Developed Producing (SPE-PRMS Definitions)

While not a requirement for disclosure under the SEC regulations, developed oil and gas reserves may be further sub-classified according to the guidance contained in the SPE-PRMS as Producing or Non-Producing.

Developed Producing Reserves
Developed Producing Reserves are expected to be recovered from completion intervals that are open and producing at the time of the estimate.

Improved recovery reserves are considered producing only after the improved recovery project is in operation.
Developed Non-Producing
Developed Non-Producing Reserves include shut-in and behind-pipe reserves.

Shut-In
Shut-in Reserves are expected to be recovered from:





(1)
completion intervals which are open at the time of the estimate, but which have not started producing;
(2)
wells which were shut-in for market conditions or pipeline connections; or
(3)
wells not capable of production for mechanical reasons.

Behind-Pipe
Behind-pipe Reserves are expected to be recovered from zones in existing wells, which will require additional completion work or future re-completion prior to start of production.
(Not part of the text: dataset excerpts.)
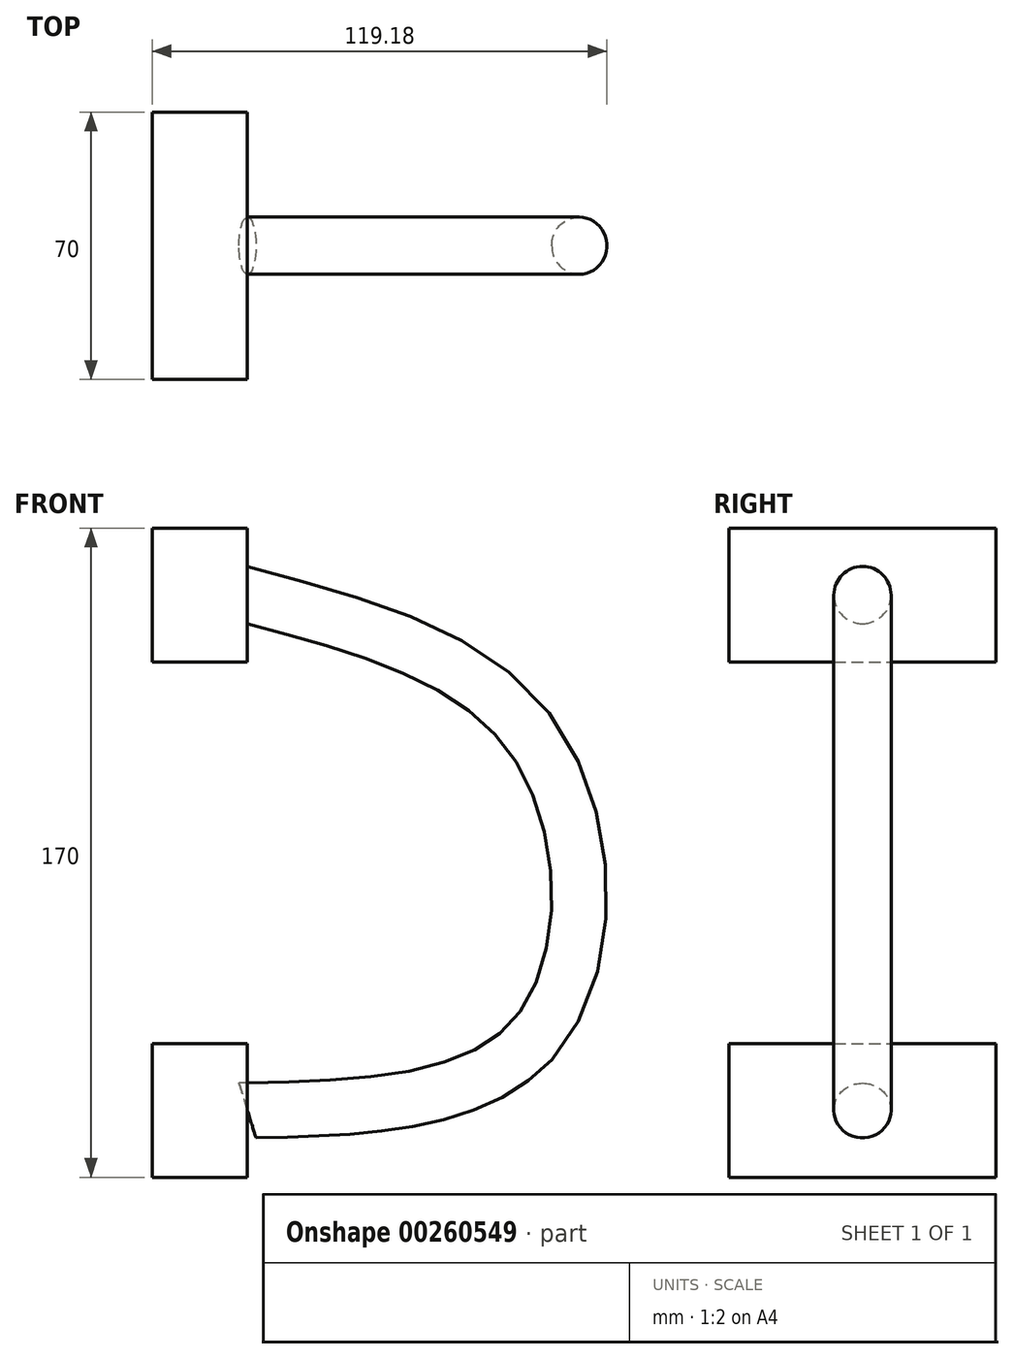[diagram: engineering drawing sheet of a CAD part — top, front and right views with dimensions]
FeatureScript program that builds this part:
annotation { "Feature Type Name" : "Feature", "Feature Type Description" : "" }
export const myFeature = defineFeature(function(context is Context, id is Id, definition is map)
    precondition{}
    {
        {
            var Q0;
            Q0=qCreatedBy(makeId("Front.planeOp"),FACE);
            var sketch = newSketch(context, id + "F0", { "sketchPlane" : qUnion([Q0])});
            skLineSegment(sketch, "E0.bottom", {"start": v(-35, 50) * mm, "end": v(-60, 50) * mm});
            skLineSegment(sketch, "E0.top", {"start": v(-35, 85) * mm, "end": v(-60, 85) * mm});
            skLineSegment(sketch, "E0.left", {"start": v(-35, 50) * mm, "end": v(-35, 85) * mm});
            skLineSegment(sketch, "E0.right", {"start": v(-60, 50) * mm, "end": v(-60, 85) * mm});
            skLineSegment(sketch, "E1.MirrorCS", {"start": v(-35, -50) * mm, "end": v(-60, -50) * mm});
            skLineSegment(sketch, "E2.MirrorCS", {"start": v(-35, -85) * mm, "end": v(-60, -85) * mm});
            skLineSegment(sketch, "E3.MirrorCS", {"start": v(-60, -50) * mm, "end": v(-60, -85) * mm});
            skLineSegment(sketch, "E4.MirrorCS", {"start": v(-35, -50) * mm, "end": v(-35, -85) * mm});
            skSolve(sketch);
        }
        {
            var Q0;
            Q0=makeQuery(id+"F0.imprint","IMPRINT",FACE,{"disambiguationData":[TD([[makeQuery(id+"F0.imprint","IMPRINT",EDGE,{"derivedFrom":sQuery(id+"F0.wireOp",EDGE,"E0.bottom")}),-1.0]])]});
            var Q1;
            Q1=makeQuery(id+"F0.imprint","IMPRINT",FACE,{"disambiguationData":[TD([[makeQuery(id+"F0.imprint","IMPRINT",EDGE,{"derivedFrom":sQuery(id+"F0.wireOp",EDGE,"E1.MirrorCS")}),1.0]])]});
            extrude(context, id + "F1", {"entities" : qUnion([Q0, Q1]), "depth" : 70 * mm, "symmetric" : true});
        }
        {
            var Q0;
            Q0=qCreatedBy(makeId("Front.planeOp"),FACE);
            var sketch = newSketch(context, id + "F2", { "sketchPlane" : qUnion([Q0])});
            skFitSpline(sketch, "E5", {"points": [v(-35, 67.5) * mm, v(39.72, 30.31) * mm, v(40.31, -48.23) * mm, v(-35, -67.5) * mm], "startDerivative": vector(230.87, -65.41) * mm, "endDerivative": vector(-245.6, -5.88) * mm});
            skSolve(sketch);
        }
        {
            var Q0;
            Q0=makeQuery(id+"F1.opExtrude","SWEPT_FACE",FACE,{"disambiguationData":[OSD([sQuery(id+"F0.wireOp",EDGE,"E0.left")])]});
            var sketch = newSketch(context, id + "F3", { "sketchPlane" : qUnion([Q0])});
            skPoint(sketch, "E6.0", {"position": v(0, 67.5) * mm});
            skPoint(sketch, "E7.0", {"position": v(0, -67.5) * mm});
            skCircle(sketch, "E8", {"center": v(0, 67.5) * mm, "radius": 7.5 * mm});
            skSolve(sketch);
        }
        {
            var Q0;
            Q0=makeQuery(id+"F3.imprint","IMPRINT",FACE,{"disambiguationData":[TD([[makeQuery(id+"F3.imprint","IMPRINT",EDGE,{"derivedFrom":sQuery(id+"F3.wireOp",EDGE,"E8")}),1.0]])]});
            var Q1;
            Q1=sQuery(id+"F2.wireOp",EDGE,"E5");
            sweep(context, id + "F4", {"profiles" : qUnion([Q0]), "path" : qUnion([Q1])});
        }
    });
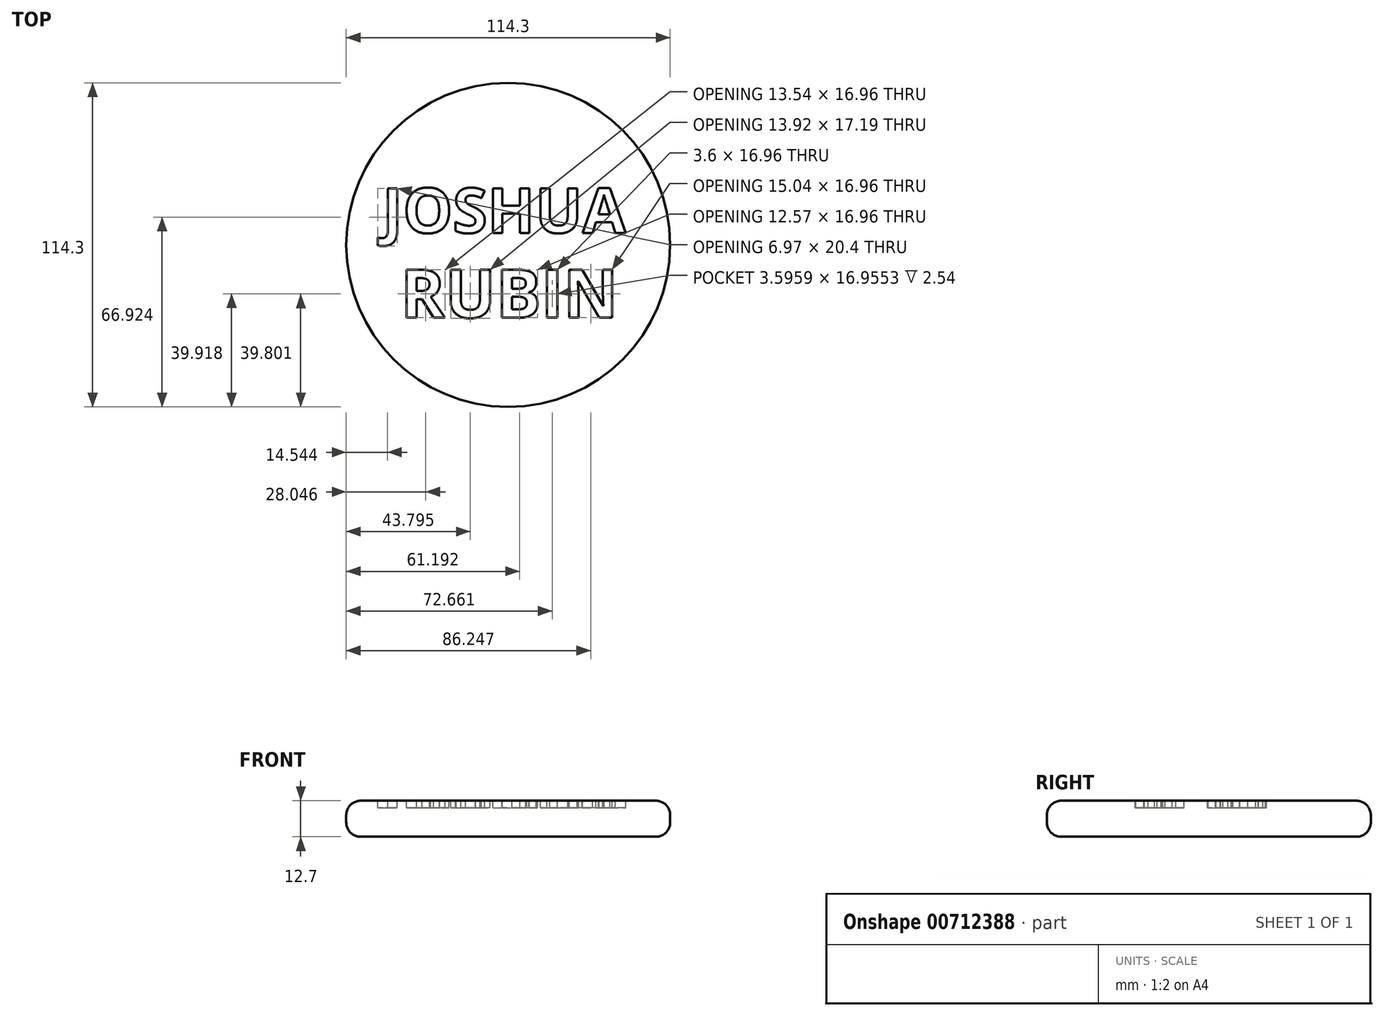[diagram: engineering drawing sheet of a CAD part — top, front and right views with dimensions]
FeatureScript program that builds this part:
annotation { "Feature Type Name" : "Feature", "Feature Type Description" : "" }
export const myFeature = defineFeature(function(context is Context, id is Id, definition is map)
    precondition{}
    {
        {
            var Q0;
            Q0=qCreatedBy(makeId("Top.planeOp"),FACE);
            var sketch = newSketch(context, id + "F0", { "sketchPlane" : qUnion([Q0])});
            skCircle(sketch, "E0", {"center": v(0, 0) * mm, "radius": 57.15 * mm});
            skSolve(sketch);
        }
        {
            var Q0;
            Q0 = qSketchRegion(id + "F0", true);
            extrude(context, id + "F1", {"entities" : qUnion([Q0]), "depth" : 12.7 * mm, "offsetDistance" : 25.4 * mm});
        }
        {
            var Q0;
            Q0=makeQuery(id+"F1.opExtrude","CAP_EDGE",EDGE,{"disambiguationData":[OSD([sQuery(id+"F0.wireOp",EDGE,"E0")])],"isStart":false});
            var Q1;
            Q1=makeQuery(id+"F1.opExtrude","CAP_EDGE",EDGE,{"disambiguationData":[OSD([sQuery(id+"F0.wireOp",EDGE,"E0")])],"isStart":true});
            fillet(context, id + "F2", {"entities" : qUnion([Q0, Q1]), "radius" : 5.08 * mm, "tangentPropagation" : true, "allowEdgeOverflow" : false});
        }
        {
            var Q0;
            Q0=makeQuery(id+"F1.opExtrude","CAP_FACE",FACE,{"disambiguationData":[OSD([sQuery(id+"F0.wireOp",EDGE,"E0")])],"isStart":false});
            var sketch = newSketch(context, id + "F3", { "sketchPlane" : qUnion([Q0])});
            skText(sketch, "E1", { "text": "JOSHUA", "fontName": "OpenSans-Bold.ttf"});
            skLineSegment(sketch, "E2", {"start": v(0, 52.07) * mm, "end": v(0, -52.07) * mm, "construction": true});
            skPoint(sketch, "E3.endSnap0", {"position": v(-44.45, 12.16) * mm});
            skLineSegment(sketch, "E4", {"start": v(-50.63, 12.16) * mm, "end": v(50.63, 12.16) * mm, "construction": true});
            skLineSegment(sketch, "E5", {"start": v(0, 20.1) * mm, "end": v(0, 4.21) * mm, "construction": true});
            skText(sketch, "E6", { "text": "RUBIN", "fontName": "OpenSans-Bold.ttf"});
            skLineSegment(sketch, "E7", {"start": v(0.09, -8.6) * mm, "end": v(0.09, -25.71) * mm, "construction": true});
            skPoint(sketch, "E8", {"position": v(0, 12.16) * mm});
            const initialGuessF3  = {"E1": [-0.04445, 0.00421, 1, 0, 0.0159], "E6": [-0.03801, -0.02571, 1, 0, 0.0171]};
            skSetInitialGuess(sketch, initialGuessF3);
            skSolve(sketch);
        }
        {
            var Q0;
            Q0 = qSketchRegion(id + "F3", true);
            extrude(context, id + "F4", {"entities" : qUnion([Q0]), "operationType" : NewBodyOperationType.REMOVE, "oppositeDirection" : true, "depth" : 2.54 * mm, "offsetDistance" : 25.4 * mm});
        }
    });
In all cases, production can be initiated or restored with relatively low expenditure compared to the cost of drilling a new well.


UNDEVELOPED RESERVES (SEC DEFINITIONS)

Securities and Exchange Commission Regulation S-X §210.4-10(a)(31) defines undeveloped oil and gas reserves as follows:

Undeveloped oil and gas reserves are reserves of any category that are expected to be recovered from new wells on undrilled acreage, or from existing wells where a relatively major expenditure is required for recompletion.

(i)
Reserves on undrilled acreage shall be limited to those directly offsetting development spacing areas that are reasonably certain of production when drilled, unless evidence using reliable technology exists that establishes reasonable certainty of economic producibility at greater distances.

(ii) Undrilled locations can be classified as having undeveloped reserves only if a development plan has been adopted indicating that they are scheduled to be drilled within five years, unless the specific circumstances, justify a longer time.

(iii) Under no circumstances shall estimates for undeveloped reserves be attributable to any acreage for which an application of fluid injection or other improved recovery technique is contemplated, unless such techniques have been proved effective by actual projects in the same reservoir or an analogous reservoir, as defined in paragraph (a)(2) of this section, or by other evidence using reliable technology establishing reasonable certainty.